AVJennings
- Company type: Subsidiary
- Traded as: ASX: AVJ SGX: A05
- Industry: Home construction
- Founded: 1932
- Founders: Albert Victor Jennings
- Headquarters: Hawthorn, Victoria
- Area served: Australia
- Key people: Phil Kearns (CEO)
- Products: Houses
- Revenue: $320 million (2024)
- Net income: $19 million (2024)
- Parent: Avid Property Group
- Website: www.avjennings.com.au

= AVJennings =

Australian home building company

AVJennings is a home construction company in Australia. Formerly listed on the Australian Securities Exchange and Singapore Exchange, it is a subsidiary of the Avid Property Group.

==History==
AVJennings was founded by Albert Victor Jennings in 1932. In 1950, it was listed on the Australian Securities Exchange. It became a dual listed company with a listing on the Singapore Exchange.

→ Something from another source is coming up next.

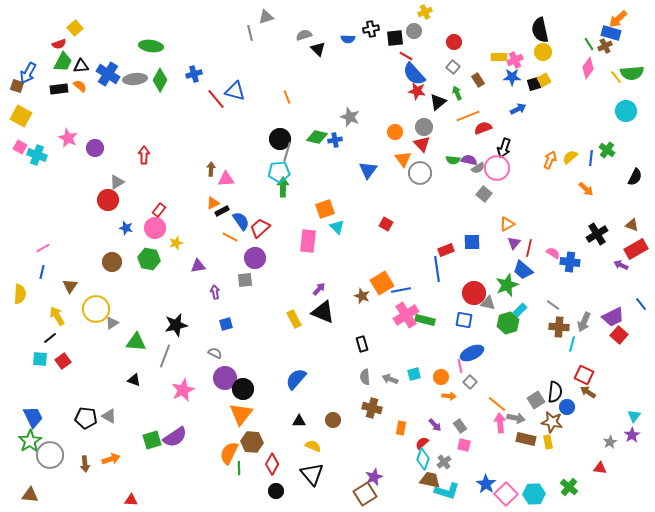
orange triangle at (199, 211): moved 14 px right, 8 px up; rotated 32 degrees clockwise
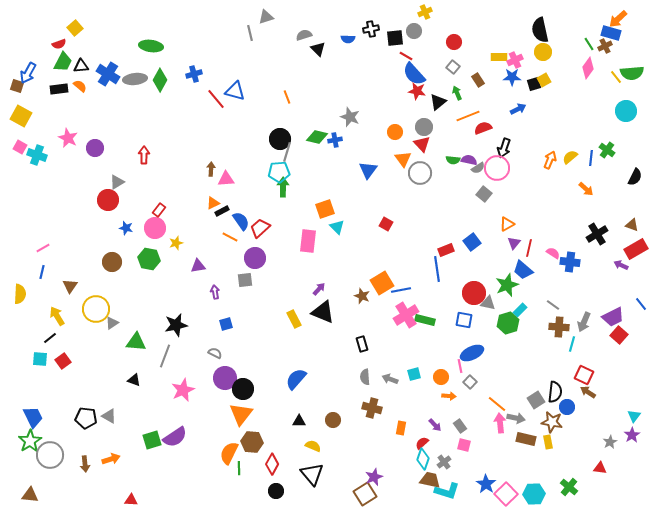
blue square at (472, 242): rotated 36 degrees counterclockwise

In April 2000, majority shareholder MPH Group launched a takeover offer to acquire the 27% of share in AVJennings that it did not already own. At the end of the process it MPH ended up with a 93% shareholding. In March 2001, MPH began proceedings to compulsorily acquire the remaining shares.

In August 2010, AVJennings' contract building division was sold to Sekisui House leaving it to focus on land and residential developments.

In August 2025, AVJennings was taken over by Avid Property Group and delisted.